USC, in partnership with Addis Ababa University in Ethiopia, received a joint planning grant from the Fogarty International Center of the National Institutes of Health (NIH) last month to establish a research and training hub focused on environmental and occupational health in East Africa.
The Department of Preventive Medicine at the Keck School of Medicine of USC and the USC Institute for Global Health applied to the Global Environmental and Occupational Health (GEOHealth) program, an initiative overseen by the NIH to pair institutions in the United States and in low- or middle-income countries to plan research, training and curriculum development that addresses and informs health policy issues.
Health problems stemming from environmental and occupational hazards and climate change are escalating in East Africa, a region already challenged by malnutrition, poverty and infectious diseases. Pollution resulting from urbanization and industrialization is a growing concern.

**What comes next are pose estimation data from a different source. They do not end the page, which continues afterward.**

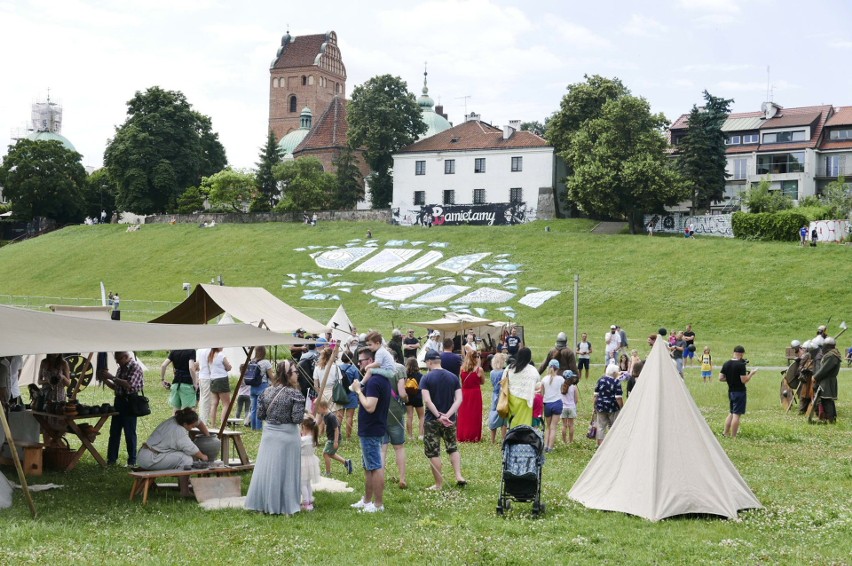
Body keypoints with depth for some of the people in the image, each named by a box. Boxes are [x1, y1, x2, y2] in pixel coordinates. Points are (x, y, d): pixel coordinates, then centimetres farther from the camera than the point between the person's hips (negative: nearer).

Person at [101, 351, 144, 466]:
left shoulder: (135, 367, -10)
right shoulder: (120, 368, 15)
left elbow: (129, 385, -22)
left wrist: (112, 377, -20)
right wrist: (105, 380, 4)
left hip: (129, 402, -8)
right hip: (118, 401, 8)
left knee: (129, 433, -2)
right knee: (114, 432, 10)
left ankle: (132, 461, 6)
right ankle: (111, 459, 17)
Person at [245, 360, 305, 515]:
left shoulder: (267, 391, 1)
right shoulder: (295, 394, -14)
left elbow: (260, 415, 5)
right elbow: (297, 419, -17)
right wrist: (295, 416, 4)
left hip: (269, 434, 5)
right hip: (287, 435, -4)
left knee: (266, 468, 11)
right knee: (285, 471, 4)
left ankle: (264, 503, 18)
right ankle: (284, 506, 10)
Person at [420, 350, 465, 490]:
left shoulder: (426, 378, -8)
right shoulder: (453, 377, 4)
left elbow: (427, 400, -19)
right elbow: (459, 399, -5)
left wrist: (439, 416, -17)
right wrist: (447, 415, -12)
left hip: (432, 420, -4)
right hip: (450, 420, 4)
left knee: (433, 452, 5)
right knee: (453, 448, 22)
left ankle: (439, 484, 9)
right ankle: (459, 476, 8)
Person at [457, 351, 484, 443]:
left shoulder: (462, 368, -5)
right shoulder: (479, 369, -10)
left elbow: (460, 380, 3)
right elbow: (482, 382, 2)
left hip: (464, 393, 3)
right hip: (475, 394, -2)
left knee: (463, 415, 12)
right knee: (474, 415, 6)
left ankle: (462, 436, 14)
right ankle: (473, 436, 8)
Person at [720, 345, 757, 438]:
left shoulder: (726, 364, 3)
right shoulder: (741, 365, -17)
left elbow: (720, 378, 3)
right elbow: (744, 380, -19)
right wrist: (751, 374, -4)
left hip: (731, 391, 7)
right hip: (740, 392, -7)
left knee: (731, 413, 20)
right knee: (737, 414, -3)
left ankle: (726, 433, 23)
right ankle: (733, 436, -3)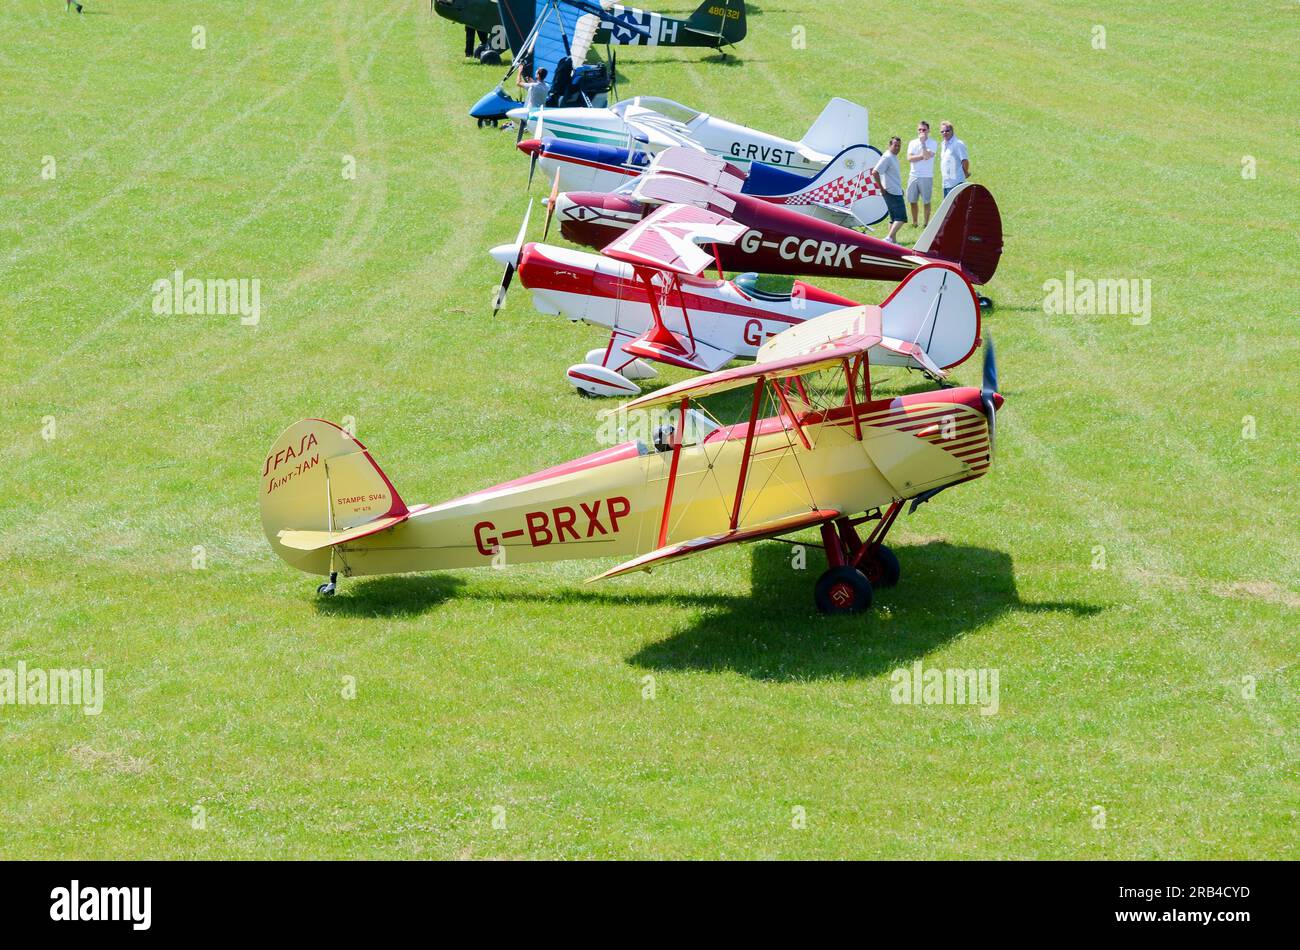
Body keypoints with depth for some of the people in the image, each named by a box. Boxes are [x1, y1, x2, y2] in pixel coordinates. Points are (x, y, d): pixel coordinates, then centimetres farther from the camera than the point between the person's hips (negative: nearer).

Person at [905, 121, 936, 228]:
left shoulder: (932, 143, -2)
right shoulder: (912, 143, 10)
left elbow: (927, 156, -19)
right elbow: (910, 158, -3)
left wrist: (923, 142, -14)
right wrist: (923, 156, -11)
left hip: (926, 176, -4)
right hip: (913, 176, 4)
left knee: (926, 201, 1)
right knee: (912, 200, 7)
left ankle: (926, 223, 8)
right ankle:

Using the two-year $200,000 joint award, the Department of Preventive Medicine and Addis Ababa University’s School of Public Health will finalize plans for the establishment of a GEOHealth hub to investigate indoor and outdoor air quality, occupational health — with emphasis on agriculture — and climate change.
The project’s principal investigators include USC professor of biostatistics Kiros Berhane and Jonathan Samet, director of the USC Institute for Global Health and holder of the Flora L. Thornton Chair of the Department of Preventive Medicine. A group of prominent experts from the USC-based Southern California Environmental Health Sciences Center will also participate in the planning process.
The international partnership will strengthen current training, research and policymaking at Addis Ababa University, governmental agencies and nongovernmental organizations in Ethiopia.
“In addition to improving efforts on the ground in Ethiopia, we’re uniting our universities’ resources with those of our East African partners to also reach Uganda, Kenya and Rwanda,” Samet said.
“This award positions USC, already an established environmental health research center, to enhance its presence internationally and to tackle global health issues that are becoming increasingly important in our interconnected world,” Berhane said.
Moving forward, the project will begin holding stakeholder workshops and assessing needs to refine the focus of the GEOHealth hub.